Another Yoeme (Yaqui) Carver—Antonio Bacasewa of Vicam, Sonora Part 3

This series of posts about Yoeme (Yaqui) Pascola masks began on July 4, 2016.

In this post and the next I will continue to present Yoeme Pascola masks by Antonio Bacasewa. Today we will look at canine Pascola masks, old and new, along with an unusual made for sale mask with the face of a bull. I will start with a made for sale dog Pascola mask that was probably collected from a dancer at Barrio Libre (Tucson) in the 1980s.


This is an excellent mask, but the design detail that really stands out is the graceful extended tongue.


You may have already noticed that Antonio uses either the Maltese cross or the Christian cross, and that his masks seldom have a chin cross.


Sometimes Antonio paints mask decorations within inscribed lines, but frequently he paints freehand, as on this mask.

This mask is 8½ inches tall, 5¼ inches wide, and 4 inches deep.


The back of this mask has mild staining around the rim from use.

Here is a second made for sale canine mask by Antonio. Or maybe I should acknowledge that this is my best guess. As my friend Tom Kolaz has sometimes commented in our conversations, some of Antonio’s animal masks are so difficult to characterize that one is safer to call them “critters” or some term like that. To say this in another way, Antonio tends to carve human and animal faces in an abstract style. Here is such a critter.

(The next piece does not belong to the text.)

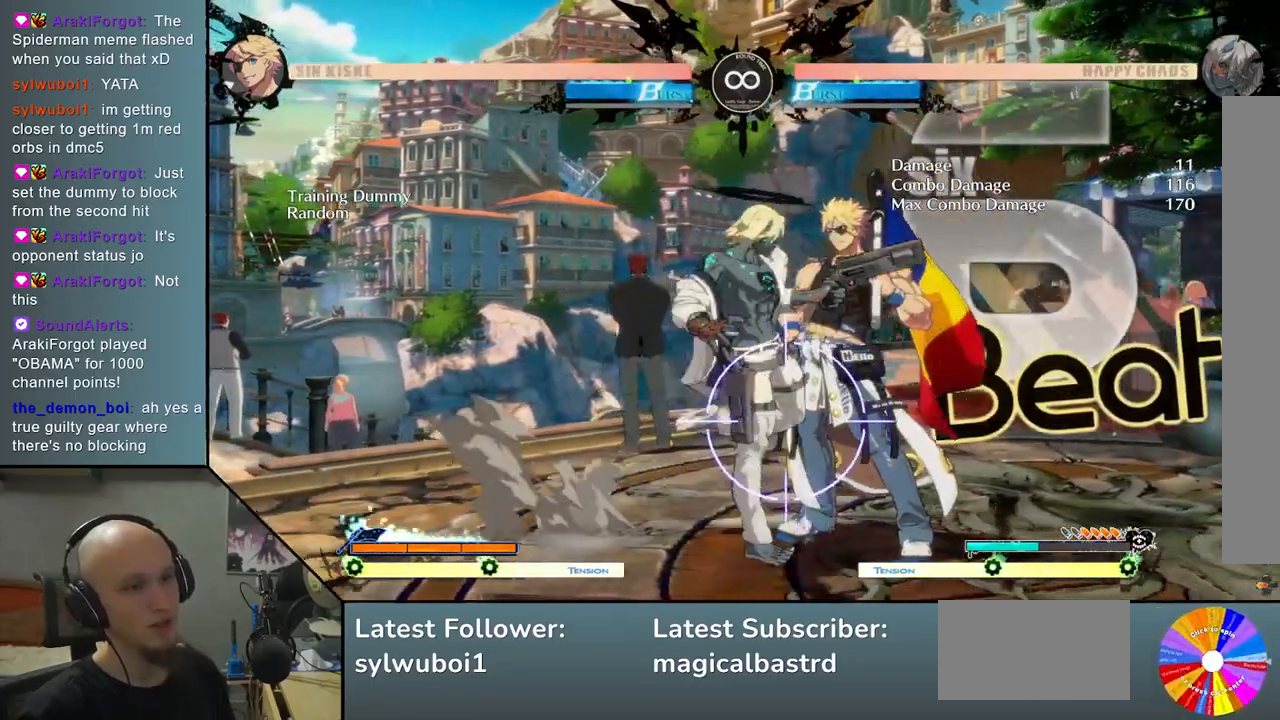
{"buttons": [], "left_stick": "center", "events": [[17, "left_stick", "center"], [183, "SELECT", "down"], [350, "SELECT", "up"]]}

Is this a dog, a pig, or what? In next week’s post I will show you a mask by Antonio that actually look like a pig, so I am not inclined to grant that label to this mask. It bears repeating that Antonio’s masks have an abstract quality.


Perhaps it is also useful to remember, when encountering such a mask, that the Pascola dancer has an important role as a clown. Within a decade after canine masks appeared in Yaqui dances, Pascola masks with the faces of circus clowns followed.


In this last photo it is easy to see the wooden pegs that Antonio places to spread the hair bundles.


This animal has a sculptural face. One is forced to recognize the artistic aspect of Antonio’s carving. Sure, he carved masks with the hope of building up some cash in an otherwise subsistence economy, but did he have to carve so elaborately?

This mask is 7¾ inches tall, 5 inches wide, and 4 inches deep.


If one compares the backs of Antonio’s various designs, they all look the same; Antonio had a very uniform approach to the carving of the backs of his masks.  Barney Burns and Mahina Drees collected this mask and documented the carver’s initials and the month and year of collection on the back, along with the name of the country of origin—AB, 3/90, Mexico.

I purchased the next mask from the Phoenix Gallery in Georgetown, District of Columbia in 1995. It did not have an identified carver and was estimated to date from the 1940s. However, because it is my impression that canine Pascola masks were probably invented in the 1950s or later, I have never put much stock in that 1940s date. As you will probably recognize, there is far less ambiguity when one attempts to identify the carver. This is clearly the work of Antonio Bacasewa.


From this angle view in the following photo we can even see a wooden peg. In fact, every hair bundle on this mask is pegged.


One way to observe age in a mask is to notice how the surface of the wood grows irregular as the wood seasons; look at the nose of this mask.


This mask is 8¼ inches tall, 5¾ inches wide, and 3¾ inches deep.


On the chin, I am again noticing the grain of the wood emerging through the worn paint.


This mask does demonstrate remarkable staining from use, which is probably the reason someone estimated that this mask dated from the 1940s. This is definitely an old and heavily used mask. On the other hand, the strap (string) is brand new, a replacement. The original strap may have been made from rawhide.

I will end this post with a made for sale mask by Antonio that appears to represent a bull. I purchased this mask in the museum shop of the Field Museum, in Chicago, back in the 1990s.


At first glance this mask looks like a pig.


But what a sharp brow you have, Mr. Pig.

I had to pull back the brow hair in order to reveal the miniature set of horns. This is the face of a bull.


This mask is 8 inches tall, 4¾ inches wide, and 3½ inches deep.